[BRANO DI TESTO]

Intervista a Under Changeover

Adriano Iiriti, pianista di formazione e in musica noto con il nome Under Changeover. Benvenuto su system failure. Ti abbiamo conosciuto per il singolo WHEN YOU CHANGE ROAD OVER THE FLUVIAL HOUSE in collaborazione con FLAVIO CALAON. Quale è la differenza tra suonare da solo e collaborare con un altro artista?

Grazie a voi per l’intervista ed interesse al mio progetto. Diciamo che nello specifico con Flavio ci siamo detti di lasciar perdere il nostro percorso di musicisti, (entrambi suoniamo il pianoforte e veniamo dal conservatorio) e anche tutti gli aspetti elettronici dei nostri progetti. Quindi ci siamo liberati di ogni forma di costruzione mentale e teorica per trovare il nostro mix per il pezzo. Quando invece produco e scrivo da solo devo capire solamente se quel che sto registrando è sincero verso me stesso.

Abbiamo recensito “Finding you”. Quali sono le differenze tra questo album e “Moving”? Come si è evoluta la tua musica?

Dal punto di vista sonoro e musicale “Moving” rimandava appunto al movimento quindi la mia decisione di staccarmi dal mondo delle composizioni al pianoforte ma senza dimenticarle totalmente, guardando indietro vedo l’album molto vicino a tutto quel che mi piace del mondo elettronico. Nel nuovo album “Finding You” invece il mio approccio è stato totalmente diverso, è stata la mia ricerca perseverante della mia identità sonora, ho passato mesi senza ascoltare nessuna musica appunto per trovare dentro di me la giusta strada.

Quali sono i riferimenti musicali tuoi in genere e quali quelli per questo tuo album “Finding you” in uscita a giugno?

Nessuno, appunto per evolvere artisticamente e trovare la mia identità i miei riferimenti musicali sono stati i miei synth, la mia musica, il mio approccio. In genere comunque ammiro molto Nils Frahm, Joy Division, Tim Hecker per citarne alcuni.

“Apre la stagione RACLETTE 2020 con uno show visuale-sonoro presso il Teatro Foce di Lugano-Svizzera”. Ci puoi parlare di questa esperienza?

Per questo show visuale-sonoro ho preparato tutto assieme al mio amico e collaboratore Andrea Masciadri, abbiamo rielaborato le visuals usate nel videoclip ufficiale del mio primo singolo “A Spark” usando anche effetti luce. L’idea era di suonare in un teatro appunto per avere la migliore acustica nel mio genere di musica e con dietro in formato gigante questi video colorati in una sorta di viaggio di un mondo sconosciuto.

Photo credit: Margherita Rocchi

Un aneddoto in particolare riguardo la tua carriera artistica?

[/BRANO DI TESTO]
[DATI ESTRATTI]

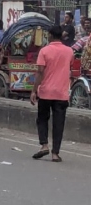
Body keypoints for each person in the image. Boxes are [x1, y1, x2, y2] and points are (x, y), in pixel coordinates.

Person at [31, 25, 74, 162]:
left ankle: (44, 145)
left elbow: (40, 72)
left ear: (50, 35)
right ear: (61, 35)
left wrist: (33, 90)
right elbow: (69, 67)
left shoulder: (44, 51)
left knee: (42, 119)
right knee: (59, 123)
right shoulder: (69, 51)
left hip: (45, 92)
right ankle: (55, 153)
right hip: (61, 93)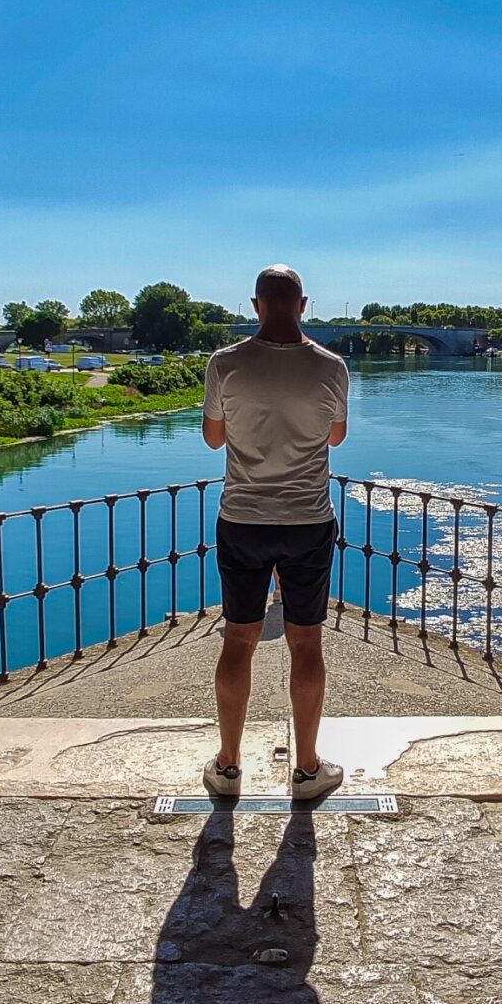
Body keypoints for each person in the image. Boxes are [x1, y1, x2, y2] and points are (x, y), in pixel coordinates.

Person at [200, 265, 349, 803]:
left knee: (238, 639)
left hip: (243, 518)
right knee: (305, 642)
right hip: (308, 520)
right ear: (304, 305)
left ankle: (228, 765)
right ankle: (306, 770)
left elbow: (213, 440)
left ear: (255, 305)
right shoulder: (331, 367)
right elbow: (336, 437)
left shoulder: (225, 363)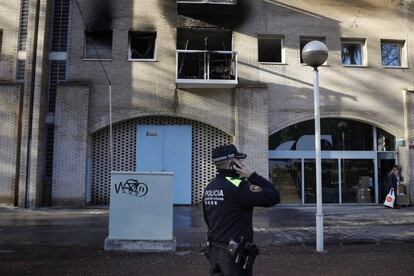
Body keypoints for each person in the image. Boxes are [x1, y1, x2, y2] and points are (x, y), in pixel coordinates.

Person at [202, 144, 280, 276]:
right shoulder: (239, 186)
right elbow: (273, 197)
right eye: (239, 160)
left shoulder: (209, 186)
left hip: (214, 252)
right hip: (234, 255)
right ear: (233, 164)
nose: (242, 163)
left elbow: (207, 217)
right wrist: (252, 176)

[/DATI ESTRATTI]

**CONSEGNA 1**
Secondo l'intervista a Under Changeover, in quale teatro si è tenuto lo show visuale-sonoro che apre la stagione RACLETTE 2020?
**CONSEGNA 2**
Scrivi il seguito dell'intervista a Under Changeover a partire dall'ultima frase riportata.

**RISULTATO 1**
Al Teatro Foce di Lugano, in Svizzera.

**RISULTATO 2**
Agli inizi della mia carriera artistica ricordo con molto piacere i giorni passati a registrare ambientazioni e suoni di field recording, credo che abbia sviluppato in me una certa attenzione al dettaglio del suono e alle differenze che puoi anche solo trovare nel registrare il traffico, l’acqua, il vento.

Riesci a bilanciare la tua carriera artistica e la tua vita?

Anni fa appunto ho preso una forte decisione, di licenziarmi dal mio posto di lavoro per trovare la mia strada nella musica, credo che sia difficile comunque bilanciare il tutto ma alla fine si tratta solo di fare le scelte giuste per stare bene con se stessi.

Che strumentazione usi per l’elettronica?

Nord Lead A1, Korg Minilogue, pedalini di chitarra di vario genere e campionamenti fatti da me sulle percussioni come la TR-909 e un rullante comprato al mercatino dell’usato.

Per te quanto è importante l’identità sonora?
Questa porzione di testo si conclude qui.